• Wed, Nov 23 2011

Hailee Steinfeld’s Miu Miu Ad Has Been Banned In The UK

Hot on the heels of the banning of that rapey Marc Jacobs perfume ad featuring Dakota Fanning, the UK’s Advertising Standards Authority has struck again, banning a Miu Miu ad featuring 14-year-old actress Hailee Steinfeld crying on some railroad tracks. Is it because she’s shown in an overtly sexual way? Nope; this time the ad was deemed “irresponsible because it depicted a child in an unsafe location.” Say what?

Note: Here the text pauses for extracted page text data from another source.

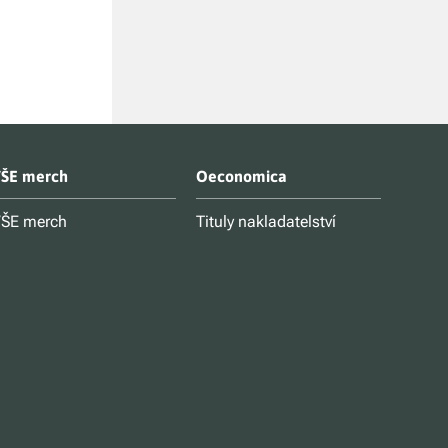
ŠE merch
Oeconomica
ŠE merch
Tituly nakladatelství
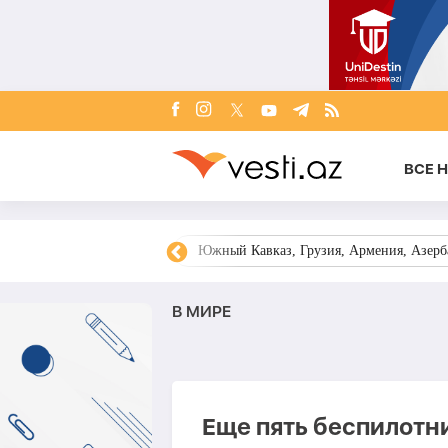
ВСЕ 
овости Азербайджана
Южный Кавказ, Грузия, Армения, Азерба
В МИРЕ
Еще пять беспилотни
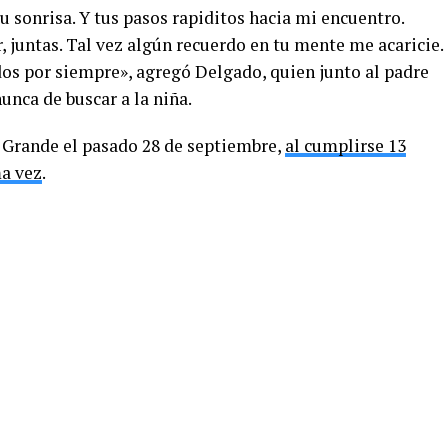
u sonrisa. Y tus pasos rapiditos hacia mi encuentro.
 juntas. Tal vez algún recuerdo en tu mente me acaricie.
dos por siempre», agregó Delgado, quien junto al padre
unca de buscar a la niña.
Grande el pasado 28 de septiembre,
al cumplirse 13
ma vez
.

Propagating the utterly wrong message about Nabokov’s Lolita (which, might I remind you, is a book about a child rapist), is indeed offensive and worthy of censure. But this just seems a little bit extreme. For once, I’m going to side with Prada UK (which owns Miu Miu), which has stated that the photo was “part of a serious, high-fashion campaign…based on the set of an imaginary film.” It looks like a film I might like to watch, too, as Steinfeld is a bright young actress. They also helpfully note that their young model “could have easily moved from where she was sitting because she was not restrained in any way.” Indeed.

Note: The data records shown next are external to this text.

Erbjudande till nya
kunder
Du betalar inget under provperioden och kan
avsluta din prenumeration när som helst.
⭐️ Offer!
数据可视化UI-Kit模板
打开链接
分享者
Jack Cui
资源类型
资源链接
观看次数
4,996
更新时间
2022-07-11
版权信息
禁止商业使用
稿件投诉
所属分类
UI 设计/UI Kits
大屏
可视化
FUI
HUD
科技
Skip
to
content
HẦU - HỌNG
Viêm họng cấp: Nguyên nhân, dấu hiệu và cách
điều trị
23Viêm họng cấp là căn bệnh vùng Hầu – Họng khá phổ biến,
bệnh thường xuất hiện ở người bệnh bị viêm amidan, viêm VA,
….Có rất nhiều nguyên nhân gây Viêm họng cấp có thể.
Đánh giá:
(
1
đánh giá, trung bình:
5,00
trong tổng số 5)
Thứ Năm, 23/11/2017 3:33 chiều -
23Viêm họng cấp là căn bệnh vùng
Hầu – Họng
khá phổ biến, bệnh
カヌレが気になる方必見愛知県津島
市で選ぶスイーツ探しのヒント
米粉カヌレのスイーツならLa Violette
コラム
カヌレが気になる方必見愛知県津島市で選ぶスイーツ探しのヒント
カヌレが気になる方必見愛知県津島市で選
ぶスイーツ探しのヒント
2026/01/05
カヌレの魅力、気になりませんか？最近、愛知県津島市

In general, I am kind of creeped out by how much the fashion industry loves dressing little girls up in clothes that are being marketed to women (sometimes even having to make special tiny versions of them for the kids to wear), but if the ASA wants to ban that practice, then they should introduce some sort of blanket age requirement for who’s allowed to model women’s clothing instead of going after individual ads at random. I don’t see how this image is any more offensive than the hundreds of couture ads featuring girl’s Steinfeld’s age, or maybe just a couple of years older, dressed up like sexually mature women. If anything, it’s better than most, because the focus is on an imagined narrative and not her virginal beauty. If Hailee Steinfeld is allowed to shoot guns and act like a little bad ass in movies like True Grit, I don’t see why she can’t also be the subject of a dramatic ad campaign. At least she doesn’t have a flower sticking out of her crotch.

(Via The Telegraph UK)

From Our Partners

Share This Post:
  • Laura

    I find this one more concerning because I interpret the photo to reference teenage suicide? I consider that even riskier to romanticize.

  • vomiting

    How the fuck do you get ‘suicide’ from this? There is no oncoming train, and as Prada UK pointed out it’s not as though she couldn’t/wouldn’t get up at any time.

  • Fatima

    As the article mentioned, I just don’t get why children are wearing heels and dressed up in adult women’s clothing. WTF is wrong with the fashion industry. Are anorexic adult women not tiny enough so now they’ve literally gone to having children with prepubescent bodies model the clothing? I don’t understand the messaging. Who are these clothes for? No matter the scene it’s all disturbing. Go UK!

    • Amy

      I completely agree. I wouldn’t touch these clothes – it’s revolting. I saw a vera wang ad the other day and the girl looked 10 and she was lying on a couch with a guy who looked 40 draped all over her ( http://www.verawang.com/veraunveiled/wp-content/uploads/2011/08/VW-Love1.jpg) with the tagline “Give her love”. And VW is a female designer, you’d think she’d know better. The entire fashion industry has gone insane. If these ads are supposed to make me want the clothes they’ve completely and utterly failed. I wouldn’t be caught dead in stuff made to be worn by children.

  • Laura

    in the UK it’s actually illegal to trespass on train tracks… that and it is actually plenty dangerous

    so yeah, I think they have good reason to ban this one

  • Patricia

    This ad creeps me out, and as an adult woman I am baffled by the marketing choice of Prada. I mean…. Is this supposed to make us want to buy overpriced garnments? Blowing hard-earned cash on clothes that will make me look like a teenager in her mom’s outfit?

    No thanks Miu Miu, I went through that when I was 14 and have no desire to do it again.

  • EKS

    everything about this ad sucks. next.